## 本文
....

オブジェクト指向とカリー化
「巻き」が入る中、最後に登場したGeekは津田嘉孝氏。「オブジェクト指向とカリー化」と題された発表は4月に行われたもので、「カリー化の意義を理解する」ことを目標としたものである。そもそもこの資料は、お客様先で勉強会を実施するために制作したものだという。
このお客様は業界大手で、Java Webアプリケーション開発を多数実施しており、フレームワークも所有していたが、開発効率に課題があるため、日本アイ・ビー・エム システムズ・エンジニアリング株式会社(以下、ISE)にて、Seasar2をベースにした新規フレームワークを開発・保守していた。2008年に入ってから、その追加機能を含む保守をお客様が引き継ぐに当たり、技術力向上を目指し、勉強会を実施することになった。その中でオブジェクト指向とカリー化を取り上げたのだという。
閉じた世界と開かれた世界
津田氏はまず、「閉じた世界と開かれた世界」として比較を行った。ここで言う閉じた世界とは、メインフレームに代表される決まりきった接続先だけの世界で、開かれた世界とはLinuxやWindows、AIXなどのOS、Javaや.NET、Ruby、PHPなどの言語に代表されるように多種多様な接続先がある世界だ(ここで"The Internet"のinterが「~間の」という意味があることを考えると閉じたネットワーク同士が結びつきあうことで開かれたネットワークを形成していったことが感じ取れる)。

....

(データソースのエントリ)

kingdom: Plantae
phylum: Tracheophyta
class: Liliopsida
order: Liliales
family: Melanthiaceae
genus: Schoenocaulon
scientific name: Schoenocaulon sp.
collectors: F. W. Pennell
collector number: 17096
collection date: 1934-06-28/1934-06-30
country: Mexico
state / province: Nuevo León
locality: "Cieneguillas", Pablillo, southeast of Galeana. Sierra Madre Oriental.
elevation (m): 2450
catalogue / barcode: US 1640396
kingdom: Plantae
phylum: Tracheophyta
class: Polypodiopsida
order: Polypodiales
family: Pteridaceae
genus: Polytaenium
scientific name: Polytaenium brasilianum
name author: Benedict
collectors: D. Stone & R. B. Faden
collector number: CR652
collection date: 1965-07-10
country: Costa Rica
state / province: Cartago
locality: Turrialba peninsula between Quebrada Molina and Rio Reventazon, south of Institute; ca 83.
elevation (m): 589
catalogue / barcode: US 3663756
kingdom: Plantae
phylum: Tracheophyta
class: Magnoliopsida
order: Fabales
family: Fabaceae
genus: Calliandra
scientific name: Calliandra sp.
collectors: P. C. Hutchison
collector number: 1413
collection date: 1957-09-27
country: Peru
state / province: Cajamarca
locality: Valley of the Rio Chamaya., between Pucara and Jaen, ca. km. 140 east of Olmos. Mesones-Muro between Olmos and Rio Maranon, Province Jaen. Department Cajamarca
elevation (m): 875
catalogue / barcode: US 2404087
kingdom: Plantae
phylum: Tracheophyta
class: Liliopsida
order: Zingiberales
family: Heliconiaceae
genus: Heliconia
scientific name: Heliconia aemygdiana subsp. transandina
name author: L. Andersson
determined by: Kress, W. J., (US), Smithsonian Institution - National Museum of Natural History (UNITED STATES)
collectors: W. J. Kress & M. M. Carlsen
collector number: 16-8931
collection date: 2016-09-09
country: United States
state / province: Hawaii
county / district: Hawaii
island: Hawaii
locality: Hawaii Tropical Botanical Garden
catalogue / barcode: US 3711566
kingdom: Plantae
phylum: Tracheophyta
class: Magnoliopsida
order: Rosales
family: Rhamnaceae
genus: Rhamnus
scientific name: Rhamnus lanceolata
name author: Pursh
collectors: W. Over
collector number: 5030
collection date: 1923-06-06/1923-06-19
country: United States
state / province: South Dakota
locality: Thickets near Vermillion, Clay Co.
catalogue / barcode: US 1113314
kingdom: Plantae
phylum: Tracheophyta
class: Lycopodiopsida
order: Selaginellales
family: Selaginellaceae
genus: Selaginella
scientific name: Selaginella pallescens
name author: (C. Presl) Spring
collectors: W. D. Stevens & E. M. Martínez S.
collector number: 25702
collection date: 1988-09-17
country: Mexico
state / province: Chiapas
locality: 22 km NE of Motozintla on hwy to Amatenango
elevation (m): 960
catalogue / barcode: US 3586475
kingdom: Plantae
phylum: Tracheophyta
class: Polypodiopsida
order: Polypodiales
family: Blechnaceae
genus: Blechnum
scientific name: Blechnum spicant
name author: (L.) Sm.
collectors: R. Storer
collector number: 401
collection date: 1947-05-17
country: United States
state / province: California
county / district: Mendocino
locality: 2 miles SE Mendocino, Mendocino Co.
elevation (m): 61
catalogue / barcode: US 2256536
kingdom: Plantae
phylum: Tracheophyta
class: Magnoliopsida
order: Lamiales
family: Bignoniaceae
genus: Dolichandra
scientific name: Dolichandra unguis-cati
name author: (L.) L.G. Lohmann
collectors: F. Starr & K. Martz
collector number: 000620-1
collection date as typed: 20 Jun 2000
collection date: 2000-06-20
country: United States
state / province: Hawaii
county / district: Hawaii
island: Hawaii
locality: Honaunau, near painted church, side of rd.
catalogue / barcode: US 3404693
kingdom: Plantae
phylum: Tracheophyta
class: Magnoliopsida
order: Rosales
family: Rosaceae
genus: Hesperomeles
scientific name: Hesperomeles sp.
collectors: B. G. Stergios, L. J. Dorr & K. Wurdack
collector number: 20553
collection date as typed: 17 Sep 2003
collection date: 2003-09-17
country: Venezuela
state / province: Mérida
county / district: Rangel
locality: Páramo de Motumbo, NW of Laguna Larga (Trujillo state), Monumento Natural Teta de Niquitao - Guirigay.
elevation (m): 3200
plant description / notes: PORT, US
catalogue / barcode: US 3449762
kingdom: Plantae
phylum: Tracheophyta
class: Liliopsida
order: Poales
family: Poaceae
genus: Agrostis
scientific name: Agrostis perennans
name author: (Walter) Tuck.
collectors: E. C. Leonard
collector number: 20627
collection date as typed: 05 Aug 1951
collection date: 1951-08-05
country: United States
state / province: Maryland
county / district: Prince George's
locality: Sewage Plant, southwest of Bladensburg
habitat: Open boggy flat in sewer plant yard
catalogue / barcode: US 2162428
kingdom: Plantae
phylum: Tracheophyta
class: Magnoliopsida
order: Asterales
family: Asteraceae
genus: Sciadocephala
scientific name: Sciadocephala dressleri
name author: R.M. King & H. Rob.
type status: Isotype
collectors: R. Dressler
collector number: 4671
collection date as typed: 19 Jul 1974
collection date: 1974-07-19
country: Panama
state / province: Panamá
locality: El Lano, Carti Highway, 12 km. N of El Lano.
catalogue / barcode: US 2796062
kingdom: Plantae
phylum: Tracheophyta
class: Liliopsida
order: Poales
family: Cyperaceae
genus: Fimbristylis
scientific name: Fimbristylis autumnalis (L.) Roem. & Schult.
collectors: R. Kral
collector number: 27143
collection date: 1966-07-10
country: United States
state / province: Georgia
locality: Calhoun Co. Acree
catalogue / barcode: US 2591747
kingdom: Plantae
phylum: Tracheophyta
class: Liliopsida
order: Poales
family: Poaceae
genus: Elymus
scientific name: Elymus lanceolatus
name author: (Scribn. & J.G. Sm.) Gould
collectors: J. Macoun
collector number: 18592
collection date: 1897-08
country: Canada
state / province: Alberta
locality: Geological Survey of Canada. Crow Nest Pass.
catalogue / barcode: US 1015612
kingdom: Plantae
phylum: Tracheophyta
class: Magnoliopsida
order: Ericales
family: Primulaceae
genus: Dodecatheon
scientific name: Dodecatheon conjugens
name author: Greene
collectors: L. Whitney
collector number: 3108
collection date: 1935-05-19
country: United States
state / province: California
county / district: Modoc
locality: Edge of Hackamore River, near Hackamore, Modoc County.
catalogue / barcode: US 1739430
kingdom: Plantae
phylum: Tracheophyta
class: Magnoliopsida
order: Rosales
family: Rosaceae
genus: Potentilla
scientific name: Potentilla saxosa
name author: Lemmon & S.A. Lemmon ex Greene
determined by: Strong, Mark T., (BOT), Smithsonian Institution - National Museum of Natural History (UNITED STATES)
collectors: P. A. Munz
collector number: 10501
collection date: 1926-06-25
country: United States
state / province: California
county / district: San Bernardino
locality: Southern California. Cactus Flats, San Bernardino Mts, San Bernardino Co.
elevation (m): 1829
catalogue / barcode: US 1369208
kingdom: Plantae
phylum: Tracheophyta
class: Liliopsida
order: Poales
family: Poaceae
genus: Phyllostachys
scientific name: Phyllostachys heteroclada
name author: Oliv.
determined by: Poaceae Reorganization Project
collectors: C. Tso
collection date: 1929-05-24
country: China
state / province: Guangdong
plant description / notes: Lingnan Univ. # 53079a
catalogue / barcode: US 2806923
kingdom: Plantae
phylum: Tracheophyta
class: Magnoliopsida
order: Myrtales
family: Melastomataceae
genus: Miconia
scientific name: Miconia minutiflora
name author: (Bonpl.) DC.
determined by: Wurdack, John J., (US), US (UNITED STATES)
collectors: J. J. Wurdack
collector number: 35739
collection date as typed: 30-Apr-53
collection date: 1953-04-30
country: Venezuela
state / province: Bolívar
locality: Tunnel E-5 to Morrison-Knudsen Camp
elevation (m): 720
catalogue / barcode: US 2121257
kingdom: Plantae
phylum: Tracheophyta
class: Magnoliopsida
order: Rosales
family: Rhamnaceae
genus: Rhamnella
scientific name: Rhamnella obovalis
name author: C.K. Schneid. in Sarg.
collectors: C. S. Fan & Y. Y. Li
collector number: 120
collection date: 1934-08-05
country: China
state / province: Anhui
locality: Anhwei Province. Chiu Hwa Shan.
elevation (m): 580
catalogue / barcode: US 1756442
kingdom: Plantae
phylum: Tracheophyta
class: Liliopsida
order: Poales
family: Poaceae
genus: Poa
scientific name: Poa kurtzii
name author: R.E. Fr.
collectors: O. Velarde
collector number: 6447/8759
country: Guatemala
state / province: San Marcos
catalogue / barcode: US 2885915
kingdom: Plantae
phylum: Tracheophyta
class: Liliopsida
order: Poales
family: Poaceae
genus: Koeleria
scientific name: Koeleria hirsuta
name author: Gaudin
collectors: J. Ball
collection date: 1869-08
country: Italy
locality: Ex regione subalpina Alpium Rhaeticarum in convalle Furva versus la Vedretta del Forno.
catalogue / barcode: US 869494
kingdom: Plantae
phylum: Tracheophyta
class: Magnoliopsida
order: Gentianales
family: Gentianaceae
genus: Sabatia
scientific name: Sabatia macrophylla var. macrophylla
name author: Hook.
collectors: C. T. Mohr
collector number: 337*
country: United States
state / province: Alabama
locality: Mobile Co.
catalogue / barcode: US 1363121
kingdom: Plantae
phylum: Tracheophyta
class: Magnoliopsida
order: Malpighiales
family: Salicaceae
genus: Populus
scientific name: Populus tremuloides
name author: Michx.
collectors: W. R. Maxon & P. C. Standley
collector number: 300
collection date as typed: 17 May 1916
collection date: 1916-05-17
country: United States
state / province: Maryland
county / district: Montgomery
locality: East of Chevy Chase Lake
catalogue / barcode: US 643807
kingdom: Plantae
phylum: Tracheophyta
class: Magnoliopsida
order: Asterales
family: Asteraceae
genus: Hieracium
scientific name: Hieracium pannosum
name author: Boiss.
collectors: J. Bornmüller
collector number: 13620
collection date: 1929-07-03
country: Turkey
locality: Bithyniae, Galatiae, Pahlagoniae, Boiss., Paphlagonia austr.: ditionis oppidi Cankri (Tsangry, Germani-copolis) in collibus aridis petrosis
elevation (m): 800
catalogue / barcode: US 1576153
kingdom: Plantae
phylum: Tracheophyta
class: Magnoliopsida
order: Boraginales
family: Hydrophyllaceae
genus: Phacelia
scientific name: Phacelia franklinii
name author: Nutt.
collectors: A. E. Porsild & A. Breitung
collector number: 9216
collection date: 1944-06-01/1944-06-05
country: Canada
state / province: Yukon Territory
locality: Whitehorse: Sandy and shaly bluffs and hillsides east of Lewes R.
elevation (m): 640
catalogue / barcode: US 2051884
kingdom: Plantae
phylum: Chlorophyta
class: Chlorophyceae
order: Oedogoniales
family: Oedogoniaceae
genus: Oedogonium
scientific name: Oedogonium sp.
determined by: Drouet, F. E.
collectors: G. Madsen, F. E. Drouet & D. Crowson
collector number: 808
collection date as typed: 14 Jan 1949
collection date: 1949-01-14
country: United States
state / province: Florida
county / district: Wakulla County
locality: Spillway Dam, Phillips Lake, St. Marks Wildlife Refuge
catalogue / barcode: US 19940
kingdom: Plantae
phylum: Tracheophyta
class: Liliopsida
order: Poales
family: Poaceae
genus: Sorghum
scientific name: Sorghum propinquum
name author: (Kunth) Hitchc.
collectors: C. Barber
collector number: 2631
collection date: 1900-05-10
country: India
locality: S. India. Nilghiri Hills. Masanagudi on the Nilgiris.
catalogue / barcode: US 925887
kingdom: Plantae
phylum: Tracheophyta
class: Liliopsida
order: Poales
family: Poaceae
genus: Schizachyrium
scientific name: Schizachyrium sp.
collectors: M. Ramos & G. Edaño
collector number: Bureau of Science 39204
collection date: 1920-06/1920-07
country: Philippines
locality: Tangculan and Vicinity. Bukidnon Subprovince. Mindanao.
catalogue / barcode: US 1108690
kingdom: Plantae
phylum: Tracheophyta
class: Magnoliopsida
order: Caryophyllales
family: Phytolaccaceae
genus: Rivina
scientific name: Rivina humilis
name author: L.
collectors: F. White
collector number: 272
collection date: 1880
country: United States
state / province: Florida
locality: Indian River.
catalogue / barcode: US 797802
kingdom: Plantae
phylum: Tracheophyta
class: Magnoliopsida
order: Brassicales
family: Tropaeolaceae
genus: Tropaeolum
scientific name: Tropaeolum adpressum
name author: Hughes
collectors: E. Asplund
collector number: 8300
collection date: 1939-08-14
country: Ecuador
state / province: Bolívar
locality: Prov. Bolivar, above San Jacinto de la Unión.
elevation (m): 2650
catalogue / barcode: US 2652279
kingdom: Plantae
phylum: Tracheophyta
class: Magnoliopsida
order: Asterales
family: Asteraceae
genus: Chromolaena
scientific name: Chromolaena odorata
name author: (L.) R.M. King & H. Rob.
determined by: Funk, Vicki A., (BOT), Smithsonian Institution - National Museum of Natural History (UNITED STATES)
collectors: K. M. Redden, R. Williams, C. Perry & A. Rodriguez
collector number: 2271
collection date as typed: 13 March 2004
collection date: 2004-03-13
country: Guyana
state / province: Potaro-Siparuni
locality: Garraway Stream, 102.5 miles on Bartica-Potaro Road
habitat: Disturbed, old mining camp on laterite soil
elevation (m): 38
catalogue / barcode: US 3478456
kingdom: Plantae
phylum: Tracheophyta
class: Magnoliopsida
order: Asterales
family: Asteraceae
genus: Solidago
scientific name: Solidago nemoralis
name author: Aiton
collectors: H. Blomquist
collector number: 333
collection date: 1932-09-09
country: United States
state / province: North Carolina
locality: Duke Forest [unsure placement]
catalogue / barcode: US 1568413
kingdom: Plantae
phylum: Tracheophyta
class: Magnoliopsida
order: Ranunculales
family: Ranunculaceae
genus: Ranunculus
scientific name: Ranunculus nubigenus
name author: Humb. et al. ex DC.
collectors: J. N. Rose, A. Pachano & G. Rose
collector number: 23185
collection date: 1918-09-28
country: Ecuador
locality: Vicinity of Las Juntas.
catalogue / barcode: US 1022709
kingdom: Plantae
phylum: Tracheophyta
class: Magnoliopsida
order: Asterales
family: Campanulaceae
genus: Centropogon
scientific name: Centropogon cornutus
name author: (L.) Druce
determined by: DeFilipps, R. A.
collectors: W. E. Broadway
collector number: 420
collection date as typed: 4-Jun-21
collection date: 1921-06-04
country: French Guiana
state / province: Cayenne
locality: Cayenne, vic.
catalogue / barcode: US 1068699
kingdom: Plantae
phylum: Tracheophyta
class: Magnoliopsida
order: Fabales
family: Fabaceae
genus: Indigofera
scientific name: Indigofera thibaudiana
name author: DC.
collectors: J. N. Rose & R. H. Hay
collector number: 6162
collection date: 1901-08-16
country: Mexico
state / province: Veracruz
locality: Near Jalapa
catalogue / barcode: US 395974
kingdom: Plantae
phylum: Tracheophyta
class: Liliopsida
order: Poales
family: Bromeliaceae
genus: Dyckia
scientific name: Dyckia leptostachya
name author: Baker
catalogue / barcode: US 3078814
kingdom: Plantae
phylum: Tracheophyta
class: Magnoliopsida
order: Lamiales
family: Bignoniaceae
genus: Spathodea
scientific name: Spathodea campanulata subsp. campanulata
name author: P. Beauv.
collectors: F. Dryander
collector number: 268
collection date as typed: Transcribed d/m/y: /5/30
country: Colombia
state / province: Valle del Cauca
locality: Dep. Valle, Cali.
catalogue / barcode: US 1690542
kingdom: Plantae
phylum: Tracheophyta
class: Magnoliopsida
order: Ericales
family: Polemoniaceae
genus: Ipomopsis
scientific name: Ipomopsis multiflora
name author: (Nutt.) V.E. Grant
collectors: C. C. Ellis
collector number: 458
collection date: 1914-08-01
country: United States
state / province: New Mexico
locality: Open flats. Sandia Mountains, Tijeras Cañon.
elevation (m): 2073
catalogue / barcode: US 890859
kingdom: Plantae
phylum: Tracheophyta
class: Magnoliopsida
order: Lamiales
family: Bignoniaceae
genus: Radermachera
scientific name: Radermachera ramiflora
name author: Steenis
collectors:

....

## 課題
オブジェクト指向とカリー化を扱った本文を、一字一句変えずに全文出力すること。 エントリは本文とは別の出典から取ったものである。

## 解答
オブジェクト指向とカリー化
「巻き」が入る中、最後に登場したGeekは津田嘉孝氏。「オブジェクト指向とカリー化」と題された発表は4月に行われたもので、「カリー化の意義を理解する」ことを目標としたものである。そもそもこの資料は、お客様先で勉強会を実施するために制作したものだという。
このお客様は業界大手で、Java Webアプリケーション開発を多数実施しており、フレームワークも所有していたが、開発効率に課題があるため、日本アイ・ビー・エム システムズ・エンジニアリング株式会社(以下、ISE)にて、Seasar2をベースにした新規フレームワークを開発・保守していた。2008年に入ってから、その追加機能を含む保守をお客様が引き継ぐに当たり、技術力向上を目指し、勉強会を実施することになった。その中でオブジェクト指向とカリー化を取り上げたのだという。
閉じた世界と開かれた世界
津田氏はまず、「閉じた世界と開かれた世界」として比較を行った。ここで言う閉じた世界とは、メインフレームに代表される決まりきった接続先だけの世界で、開かれた世界とはLinuxやWindows、AIXなどのOS、Javaや.NET、Ruby、PHPなどの言語に代表されるように多種多様な接続先がある世界だ(ここで"The Internet"のinterが「~間の」という意味があることを考えると閉じたネットワーク同士が結びつきあうことで開かれたネットワークを形成していったことが感じ取れる)。